**WRITTEN EXERCISE:**
Write out every line of the records below word for word, but leave out the pictures.

**DATASET:**

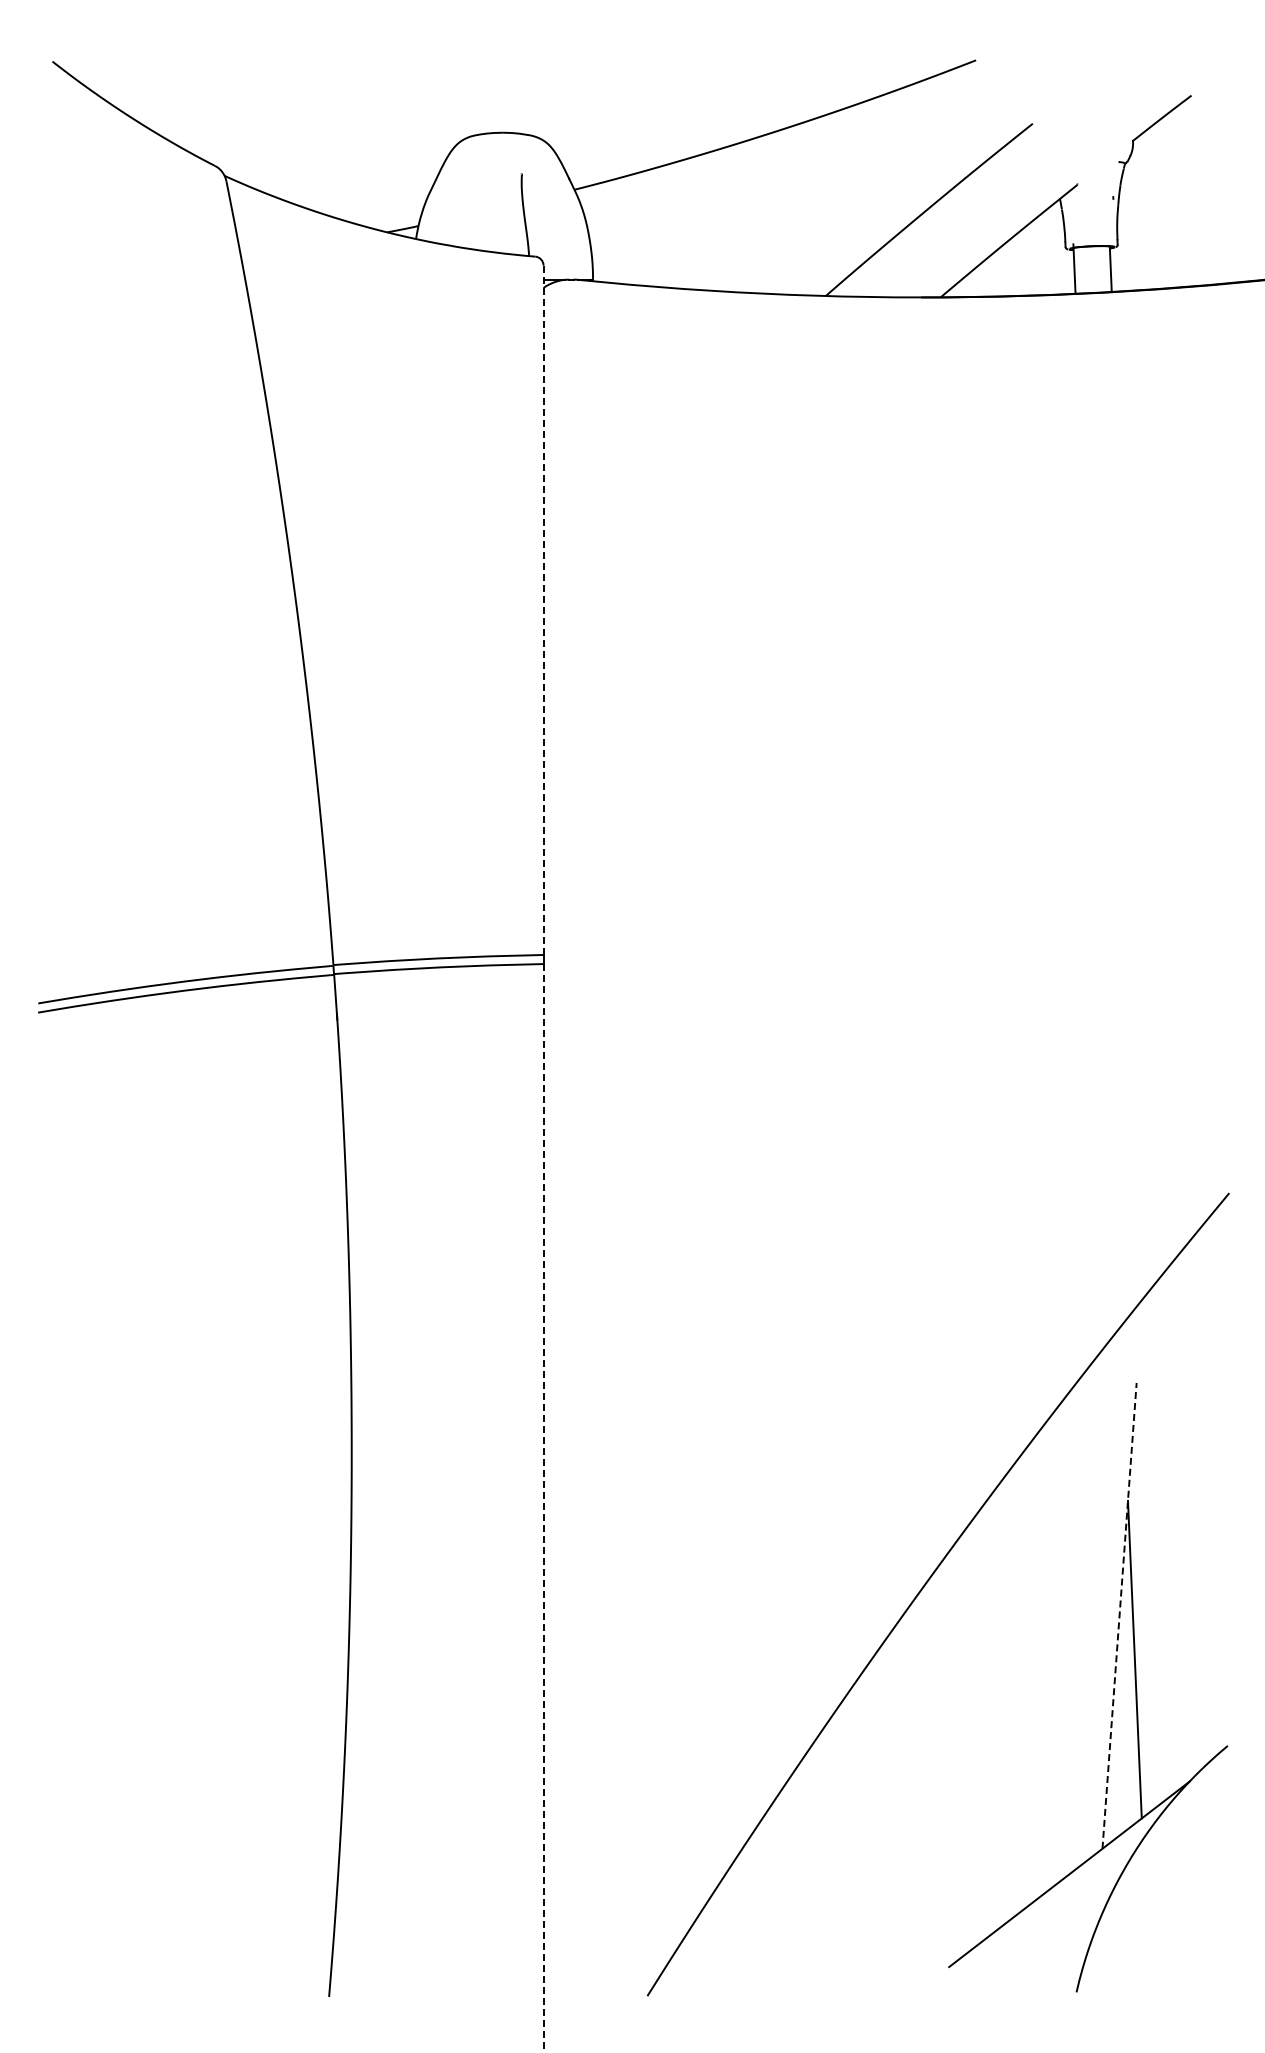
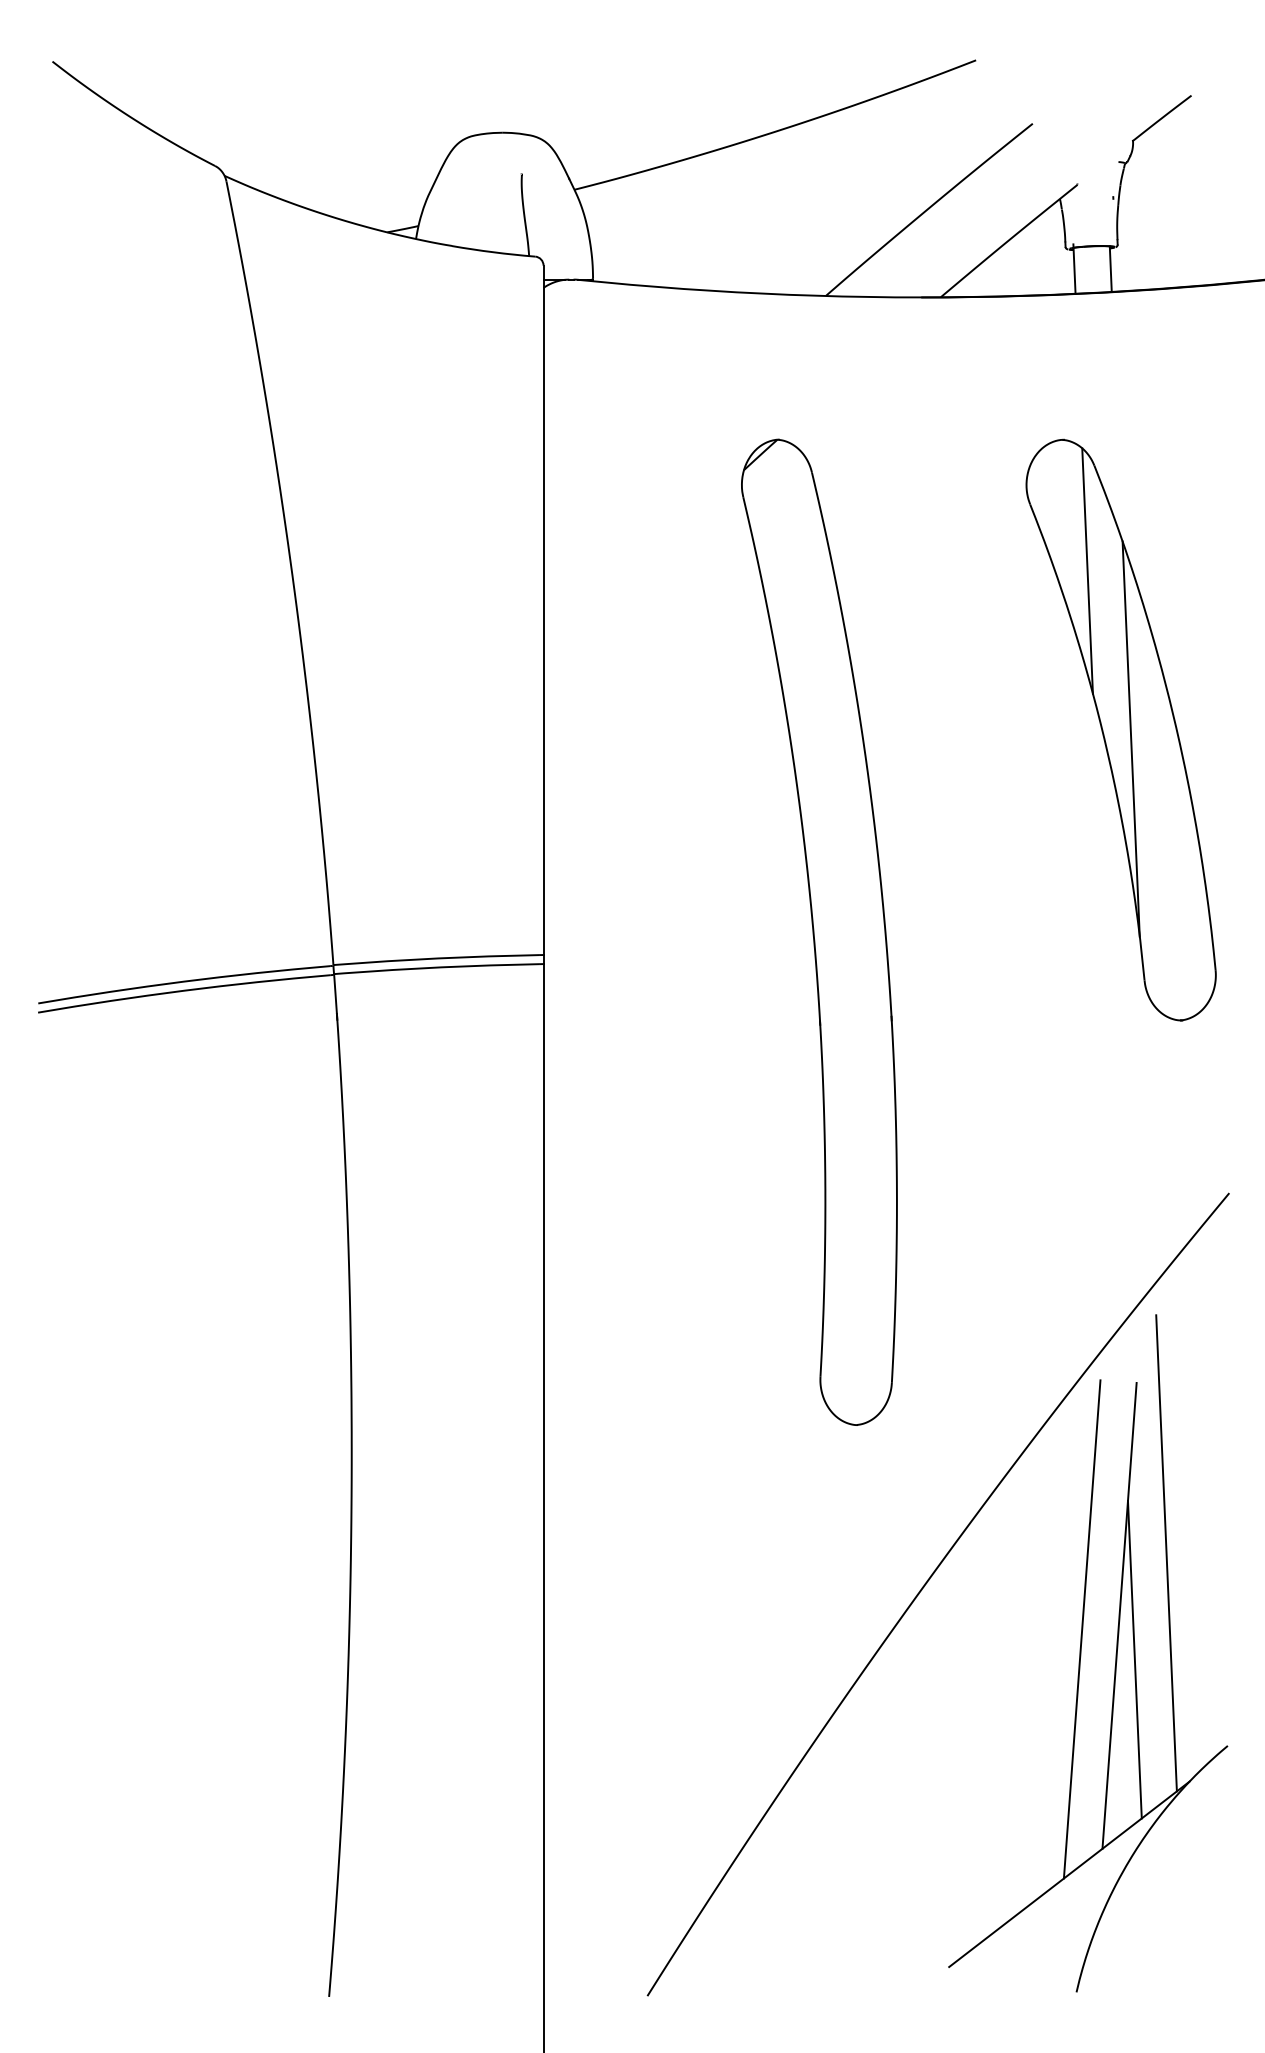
line at (543, 610): dashed -> solid
part at (1120, 729): none -> present
part at (819, 931): none -> present
line at (543, 1507): dashed -> solid
line at (1166, 1553): none -> present
line at (1119, 1615): dashed -> solid
line at (1081, 1629): none -> present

**ANSWER TO THE TASK:**
line at (543, 610): dashed -> solid
part at (1120, 729): none -> present
part at (819, 931): none -> present
line at (543, 1507): dashed -> solid
line at (1166, 1553): none -> present
line at (1119, 1615): dashed -> solid
line at (1081, 1629): none -> present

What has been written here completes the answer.